Excerpt From Chapter 8 – The Epiphany
What we looked forward to most was seeing the crown jewels. We lined up along a narrow path and leaned against ancient castle walls while we waited. The walls themselves seemed redolent with history and strife and with the passing of centuries, but the time for leaning against stone walls was over, and we followed a long line of fellow sightseers into the castle and entered the chamber in which the jewels were housed.
I knew what was going to be on display. There would be the St. Edward’s Crown with its thousand-year-old sapphire from Edward the Confessor’s ring. There would be the Imperial State Crown with its central ruby, which was really a red spinel that Henry V had worn at the Battle of Agincourt. As the story goes, that stone had saved the king’s life; the sword nick in it is still there today. Along with the crowns, we knew we were going to see the Stars of Africa, the largest of which is the great pear-shaped diamond in the scepter that the queen used at her coronation. Then there were the orbs, the bracelets and rings, smaller crowns, and even the little crown Queen Victoria wore on her coil of long hair.
In advance of our visit, I had seen pictures of most of these great named jewels in blurred newspaper photographs. With my nose touching the page, I had squinted at pictures of the royal crowns and massive jeweled objects used specifically for the coronation. Finally, the time had come when I would see these world-famous jewels in person. We entered the chamber. The glass case was beautifully lit from within, and the wooden railing was several inches away from the glass.

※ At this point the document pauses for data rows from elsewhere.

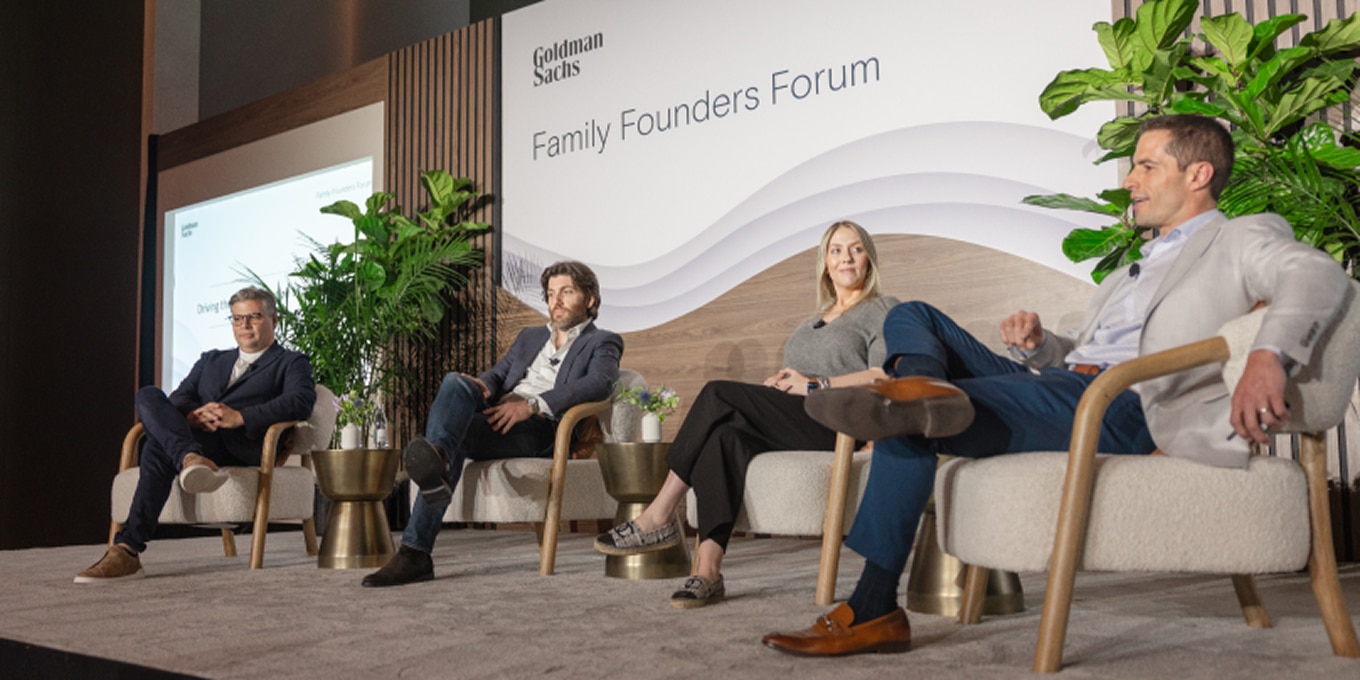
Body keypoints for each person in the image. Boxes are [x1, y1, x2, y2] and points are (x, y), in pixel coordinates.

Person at [761, 114, 1349, 655]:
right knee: (910, 314)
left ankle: (873, 608)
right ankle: (922, 385)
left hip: (1119, 405)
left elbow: (1319, 275)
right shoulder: (1131, 269)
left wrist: (1267, 356)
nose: (1132, 180)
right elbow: (1087, 353)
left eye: (1147, 165)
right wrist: (1042, 345)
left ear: (1198, 174)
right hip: (1064, 382)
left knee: (908, 417)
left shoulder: (1239, 238)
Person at [593, 221, 909, 608]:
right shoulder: (810, 322)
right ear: (825, 263)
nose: (846, 257)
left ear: (869, 259)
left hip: (841, 423)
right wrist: (779, 383)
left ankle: (660, 514)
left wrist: (815, 384)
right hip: (801, 416)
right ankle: (706, 571)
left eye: (856, 249)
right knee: (723, 437)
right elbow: (795, 380)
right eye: (836, 250)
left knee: (715, 393)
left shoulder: (883, 309)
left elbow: (884, 376)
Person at [362, 260, 623, 587]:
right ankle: (438, 458)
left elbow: (599, 384)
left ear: (590, 299)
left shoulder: (603, 342)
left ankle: (415, 551)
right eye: (551, 293)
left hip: (543, 429)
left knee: (455, 434)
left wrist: (531, 405)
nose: (555, 301)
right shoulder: (530, 337)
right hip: (500, 412)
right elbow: (500, 375)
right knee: (455, 382)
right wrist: (484, 385)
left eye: (566, 292)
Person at [76, 286, 317, 583]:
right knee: (149, 395)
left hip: (245, 444)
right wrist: (193, 415)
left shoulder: (291, 362)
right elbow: (179, 398)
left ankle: (127, 549)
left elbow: (300, 401)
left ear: (274, 321)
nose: (244, 325)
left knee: (156, 446)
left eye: (253, 317)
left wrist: (239, 417)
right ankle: (188, 460)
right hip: (200, 439)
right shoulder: (211, 359)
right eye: (237, 319)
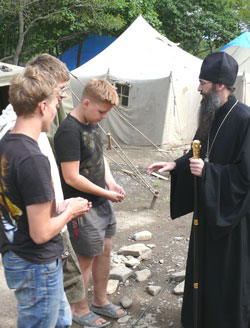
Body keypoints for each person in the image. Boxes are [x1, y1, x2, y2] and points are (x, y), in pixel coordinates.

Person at [147, 52, 250, 328]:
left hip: (231, 217)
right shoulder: (211, 112)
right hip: (207, 210)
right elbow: (198, 151)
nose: (198, 88)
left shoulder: (245, 119)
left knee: (226, 273)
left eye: (203, 82)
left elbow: (246, 175)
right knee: (203, 268)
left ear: (219, 85)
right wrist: (174, 164)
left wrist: (210, 173)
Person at [0, 67, 90, 328]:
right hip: (35, 262)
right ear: (42, 106)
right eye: (54, 103)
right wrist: (70, 212)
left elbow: (17, 203)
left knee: (61, 319)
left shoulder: (6, 144)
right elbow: (40, 234)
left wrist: (61, 205)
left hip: (17, 253)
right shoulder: (32, 158)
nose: (56, 110)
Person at [54, 78, 127, 327]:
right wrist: (106, 194)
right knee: (84, 259)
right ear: (86, 102)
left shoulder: (92, 124)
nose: (104, 116)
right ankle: (79, 309)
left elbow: (99, 158)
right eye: (102, 111)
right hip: (81, 207)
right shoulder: (68, 131)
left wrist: (111, 183)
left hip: (101, 202)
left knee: (104, 251)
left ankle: (100, 300)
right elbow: (71, 177)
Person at [26, 53, 87, 318]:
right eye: (61, 90)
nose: (64, 97)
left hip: (52, 222)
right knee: (44, 314)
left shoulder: (37, 130)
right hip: (40, 240)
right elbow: (36, 226)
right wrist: (67, 212)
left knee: (59, 314)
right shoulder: (21, 140)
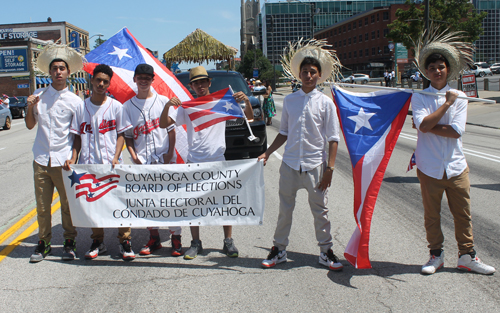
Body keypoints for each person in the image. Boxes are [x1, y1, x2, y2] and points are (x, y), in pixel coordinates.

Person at [412, 31, 496, 275]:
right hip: (429, 167)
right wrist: (445, 105)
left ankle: (467, 256)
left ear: (448, 69)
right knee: (431, 216)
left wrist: (429, 125)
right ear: (426, 72)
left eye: (441, 67)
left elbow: (456, 131)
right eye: (432, 68)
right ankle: (436, 255)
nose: (437, 71)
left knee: (463, 214)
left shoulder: (460, 96)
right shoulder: (419, 97)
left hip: (456, 166)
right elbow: (423, 125)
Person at [258, 43, 343, 271]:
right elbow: (284, 132)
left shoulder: (326, 103)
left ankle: (326, 251)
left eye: (312, 72)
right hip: (290, 164)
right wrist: (266, 152)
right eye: (304, 72)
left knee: (320, 212)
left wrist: (329, 170)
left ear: (319, 75)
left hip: (316, 165)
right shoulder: (290, 101)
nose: (308, 76)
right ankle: (279, 249)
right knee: (285, 210)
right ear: (299, 75)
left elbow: (333, 139)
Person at [159, 65, 254, 259]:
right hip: (195, 161)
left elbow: (250, 118)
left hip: (218, 160)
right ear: (191, 86)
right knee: (194, 204)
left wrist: (246, 101)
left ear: (209, 83)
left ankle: (228, 241)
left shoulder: (221, 102)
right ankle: (196, 243)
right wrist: (168, 106)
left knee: (225, 203)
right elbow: (163, 124)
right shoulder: (188, 107)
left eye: (203, 82)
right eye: (196, 83)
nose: (200, 85)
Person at [63, 64, 135, 260]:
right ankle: (97, 241)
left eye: (105, 81)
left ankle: (125, 241)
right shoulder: (81, 107)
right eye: (98, 80)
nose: (101, 84)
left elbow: (121, 133)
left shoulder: (116, 106)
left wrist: (115, 155)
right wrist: (73, 158)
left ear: (109, 84)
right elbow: (77, 136)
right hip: (89, 163)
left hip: (112, 164)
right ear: (92, 81)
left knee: (119, 202)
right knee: (94, 203)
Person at [25, 45, 84, 262]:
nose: (58, 72)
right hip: (41, 158)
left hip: (64, 161)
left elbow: (77, 133)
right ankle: (44, 243)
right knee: (42, 207)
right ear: (49, 73)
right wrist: (29, 107)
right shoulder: (38, 96)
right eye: (54, 69)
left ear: (68, 73)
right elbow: (31, 125)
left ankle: (69, 242)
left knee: (68, 207)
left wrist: (74, 157)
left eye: (62, 68)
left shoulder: (75, 101)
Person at [118, 63, 183, 257]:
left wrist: (170, 153)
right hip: (143, 161)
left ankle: (176, 238)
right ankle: (154, 237)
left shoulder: (163, 101)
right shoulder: (127, 106)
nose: (144, 81)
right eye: (140, 77)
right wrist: (132, 154)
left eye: (147, 78)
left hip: (164, 159)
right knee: (147, 202)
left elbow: (171, 130)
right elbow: (128, 134)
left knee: (171, 200)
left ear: (153, 79)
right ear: (135, 79)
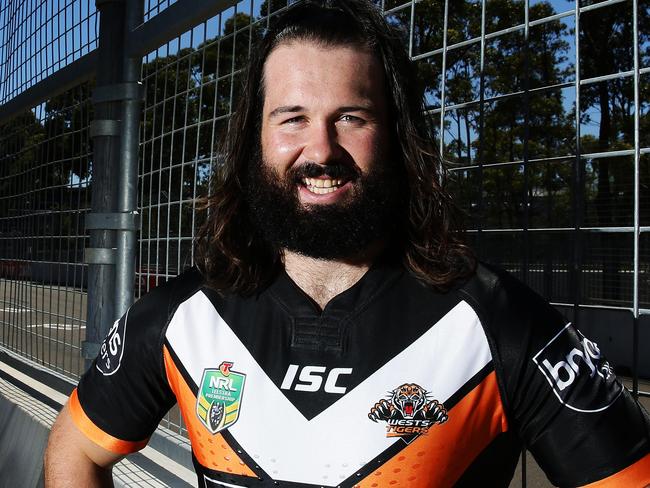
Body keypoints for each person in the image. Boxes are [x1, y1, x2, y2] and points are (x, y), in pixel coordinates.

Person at [45, 0, 650, 486]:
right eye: (292, 118)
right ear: (253, 138)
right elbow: (76, 450)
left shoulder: (502, 324)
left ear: (396, 134)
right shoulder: (183, 317)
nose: (322, 150)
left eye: (351, 118)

Inside was the sparkle of one of the greatest collections of jewels in the world. What I saw was a flickering, sparkling, dancing panorama of lights. I leaned against the wooden rail and craned my neck toward the glass display case. The flash of light cast by a king’s ransom in diamonds obliterated all of the shapes and forms of the jewels themselves, for that wooden railing, built to keep the tourists at bay, kept me from getting close enough to see any of the details. I knew I couldn’t touch the glass case, for that would set off alarm bells. I leaned forward as far as I could and stared into the brightness. I couldn’t find Edward the Confessor’s sapphire or Henry V’s “ruby.” I couldn’t find the largest cut diamond in the world that topped the great scepter. I was within inches of the jewels, but I couldn’t see them.

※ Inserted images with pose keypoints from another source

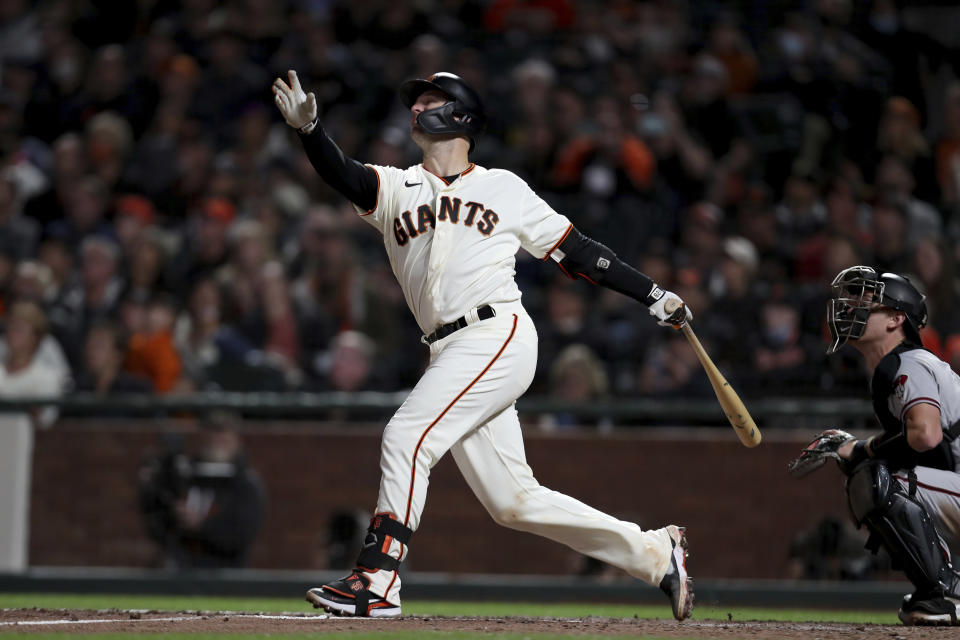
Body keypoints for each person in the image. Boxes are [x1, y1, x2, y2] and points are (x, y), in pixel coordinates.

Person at [273, 70, 694, 620]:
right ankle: (655, 553)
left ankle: (377, 578)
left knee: (407, 435)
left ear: (462, 116)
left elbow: (579, 252)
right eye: (416, 100)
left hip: (496, 331)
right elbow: (344, 175)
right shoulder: (400, 187)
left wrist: (653, 294)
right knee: (513, 502)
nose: (418, 106)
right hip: (448, 349)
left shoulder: (503, 187)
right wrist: (311, 131)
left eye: (431, 99)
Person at [788, 266, 960, 626]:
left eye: (867, 301)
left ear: (897, 319)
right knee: (873, 476)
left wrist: (861, 450)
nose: (852, 307)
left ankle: (948, 591)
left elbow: (925, 434)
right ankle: (942, 591)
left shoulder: (910, 363)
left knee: (880, 479)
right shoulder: (898, 367)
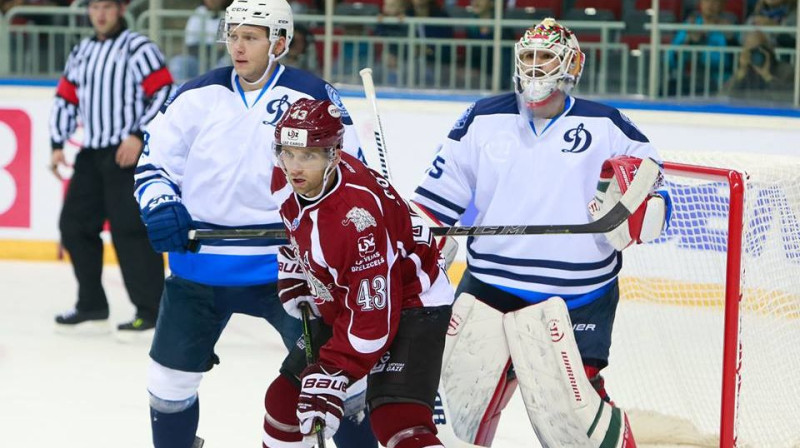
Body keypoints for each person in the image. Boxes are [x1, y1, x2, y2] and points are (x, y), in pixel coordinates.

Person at [133, 0, 377, 446]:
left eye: (250, 37)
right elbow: (153, 164)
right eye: (233, 35)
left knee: (343, 384)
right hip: (199, 266)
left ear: (278, 42)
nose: (238, 47)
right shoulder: (196, 94)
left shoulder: (312, 96)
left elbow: (350, 172)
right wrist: (162, 204)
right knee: (167, 386)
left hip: (289, 269)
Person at [412, 18, 666, 446]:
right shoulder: (481, 119)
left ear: (571, 65)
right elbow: (433, 202)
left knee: (571, 418)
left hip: (577, 296)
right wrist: (419, 238)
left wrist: (646, 211)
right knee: (462, 408)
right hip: (489, 287)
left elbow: (654, 186)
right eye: (527, 57)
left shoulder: (608, 125)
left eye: (545, 57)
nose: (534, 68)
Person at [263, 98, 455, 448]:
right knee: (284, 401)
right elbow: (301, 226)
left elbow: (373, 319)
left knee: (398, 423)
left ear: (334, 154)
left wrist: (334, 373)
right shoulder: (286, 176)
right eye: (287, 152)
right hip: (353, 295)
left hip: (414, 299)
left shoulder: (356, 218)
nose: (294, 166)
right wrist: (300, 265)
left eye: (308, 156)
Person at [49, 0, 172, 336]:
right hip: (93, 152)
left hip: (126, 152)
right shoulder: (82, 51)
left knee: (130, 230)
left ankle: (151, 309)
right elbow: (66, 98)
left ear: (121, 9)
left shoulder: (138, 48)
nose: (100, 13)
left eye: (107, 6)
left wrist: (138, 134)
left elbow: (163, 91)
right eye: (94, 7)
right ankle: (91, 304)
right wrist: (57, 144)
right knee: (73, 225)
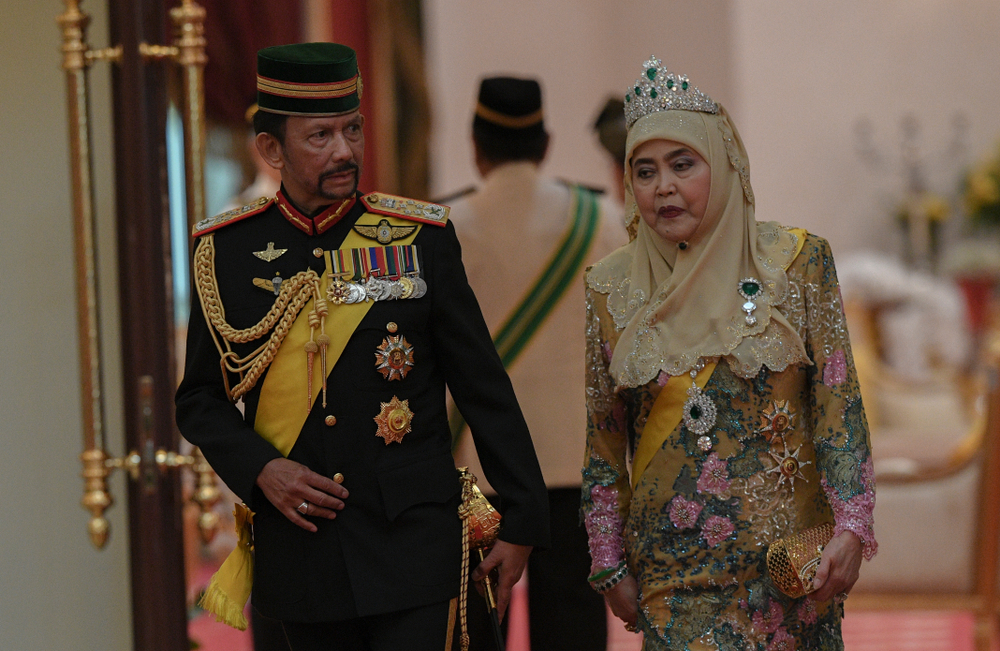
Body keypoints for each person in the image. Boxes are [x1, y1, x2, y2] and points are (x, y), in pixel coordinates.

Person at [175, 42, 549, 651]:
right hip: (301, 550)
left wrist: (523, 520)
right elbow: (199, 399)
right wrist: (261, 469)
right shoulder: (228, 253)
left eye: (352, 129)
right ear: (271, 149)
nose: (345, 151)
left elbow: (483, 385)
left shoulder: (419, 239)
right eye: (320, 136)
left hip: (413, 540)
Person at [580, 57, 877, 650]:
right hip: (674, 575)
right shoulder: (609, 287)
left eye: (682, 164)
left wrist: (852, 528)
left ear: (724, 162)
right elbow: (605, 436)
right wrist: (607, 558)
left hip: (789, 572)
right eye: (644, 170)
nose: (662, 186)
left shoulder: (797, 265)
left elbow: (838, 410)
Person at [448, 76, 624, 650]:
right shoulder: (598, 218)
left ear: (475, 143)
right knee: (572, 624)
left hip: (471, 461)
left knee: (472, 625)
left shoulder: (438, 226)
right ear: (546, 143)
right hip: (571, 459)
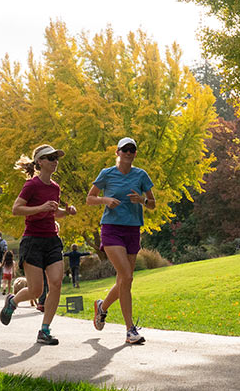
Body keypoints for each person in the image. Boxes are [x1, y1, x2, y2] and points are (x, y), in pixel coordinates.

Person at [0, 144, 77, 346]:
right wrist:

I felt an overwhelming and crushing disappointment. To this day, I remember that feeling of hurt and emptiness. The delight of anticipation was thwarted and destroyed by the reality of my severe visual limitations, or was it? In less time than it took to catch my breath, the images of the blurred newspaper photographs of the royal regalia, which I had looked at for months, were superimposed over the real thing. There was the purple velvet and black-and-white ermine on the St. Edward’s Crown, and there was the scepter supporting the largest cut diamond in the world.
Somehow, even at the age of nine, I knew that I had discovered something special. I had knowledge. I had beautiful, clear, illuminating knowledge. I knew the history of these jewels. I knew how old some of them were and which kings and queens had worn them. I knew some of them by name. They were my friends! I was sure that the people standing five or ten feet away from me, gazing at the jewels, even grownups, probably did not know as much about them as I did. Nobody had to lecture me. Silently, I told myself that it was enough just to be in the presence of all of those jewels and to be in that ancient tower where so much history had taken place. I had been in rooms where kings and queens had walked. I had touched stone walls that had guarded London for centuries, and unlike Anne Boleyn, my ticket through the Traitor’s Gate had been a round trip ticket. That inner satisfaction has stayed with me from then till now, and the lesson I learned that afternoon in the Tower of London was that knowledge is a precious thing that is worth far more than a king’s ransom in diamonds. I had experienced great anticipation, and even greater disappointment within the space of a few minutes. That had been followed by a realization so profound that it was almost a revelation. At the age of nine, I understood the importance of education and that without it, the world around me would close in upon me so that I would become increasingly confined in my own world by my diminishing eyesight. Now I knew that never need happen.